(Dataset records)

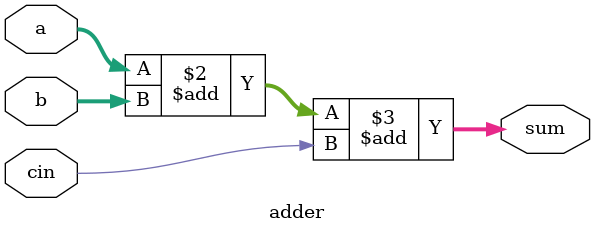
<source format=sv>
`timescale 1ns/1ps
module adder #(parameter WIDTH = 8) (
		    input logic cin,
		    input logic signed [WIDTH-1:0] a,
		    input logic signed [WIDTH-1:0] b,
		    output logic signed [WIDTH-1:0] sum
		    );
   always_comb begin
      sum = a + b + cin;
   end
endmodule //adder
      

</source>
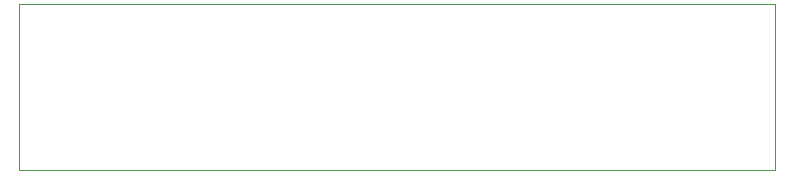
<source format=gbr>
%TF.GenerationSoftware,KiCad,Pcbnew,(5.1.7)-1*%
%TF.CreationDate,2023-03-16T12:51:54-07:00*%
%TF.ProjectId,smsQSB,736d7351-5342-42e6-9b69-6361645f7063,rev?*%
%TF.SameCoordinates,Original*%
%TF.FileFunction,Profile,NP*%
%FSLAX46Y46*%
G04 Gerber Fmt 4.6, Leading zero omitted, Abs format (unit mm)*
G04 Created by KiCad (PCBNEW (5.1.7)-1) date 2023-03-16 12:51:54*
%MOMM*%
%LPD*%
G01*
G04 APERTURE LIST*
%TA.AperFunction,Profile*%
%ADD10C,0.050000*%
%TD*%
G04 APERTURE END LIST*
D10*
X215000000Y-106000000D02*
X151000000Y-106000000D01*
X215000000Y-92000000D02*
X215000000Y-106000000D01*
X151000000Y-92000000D02*
X215000000Y-92000000D01*
X151000000Y-106000000D02*
X151000000Y-92000000D01*
M02*

</source>
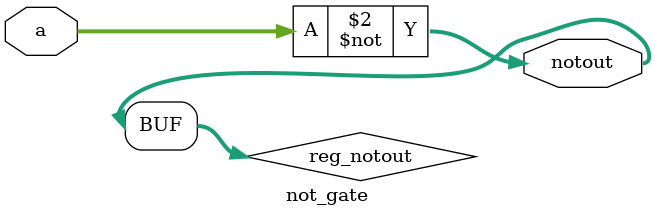
<source format=v>
module not_gate (a, notout);
    //---------------------------------------------
    //Inputs/Outputs/regs
    //---------------------------------------------
    input [15:0] a;
    output [15:0] notout;
  
    reg [15:0] reg_notout;
  
    always @(*) begin
        reg_notout = ~a ;
    end

    assign notout = reg_notout;

endmodule



</source>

Directions => Without the pictures, restate all of the entries above verbatim.

Task answer =>
<source format=sv>
`timescale 1ns/1ps
module adder #(parameter WIDTH = 8) (
		    input logic cin,
		    input logic signed [WIDTH-1:0] a,
		    input logic signed [WIDTH-1:0] b,
		    output logic signed [WIDTH-1:0] sum
		    );
   always_comb begin
      sum = a + b + cin;
   end
endmodule //adder
      

</source>
<source format=gbr>
%TF.GenerationSoftware,KiCad,Pcbnew,(5.1.7)-1*%
%TF.CreationDate,2023-03-16T12:51:54-07:00*%
%TF.ProjectId,smsQSB,736d7351-5342-42e6-9b69-6361645f7063,rev?*%
%TF.SameCoordinates,Original*%
%TF.FileFunction,Profile,NP*%
%FSLAX46Y46*%
G04 Gerber Fmt 4.6, Leading zero omitted, Abs format (unit mm)*
G04 Created by KiCad (PCBNEW (5.1.7)-1) date 2023-03-16 12:51:54*
%MOMM*%
%LPD*%
G01*
G04 APERTURE LIST*
%TA.AperFunction,Profile*%
%ADD10C,0.050000*%
%TD*%
G04 APERTURE END LIST*
D10*
X215000000Y-106000000D02*
X151000000Y-106000000D01*
X215000000Y-92000000D02*
X215000000Y-106000000D01*
X151000000Y-92000000D02*
X215000000Y-92000000D01*
X151000000Y-106000000D02*
X151000000Y-92000000D01*
M02*

</source>
<source format=v>
module not_gate (a, notout);
    //---------------------------------------------
    //Inputs/Outputs/regs
    //---------------------------------------------
    input [15:0] a;
    output [15:0] notout;
  
    reg [15:0] reg_notout;
  
    always @(*) begin
        reg_notout = ~a ;
    end

    assign notout = reg_notout;

endmodule



</source>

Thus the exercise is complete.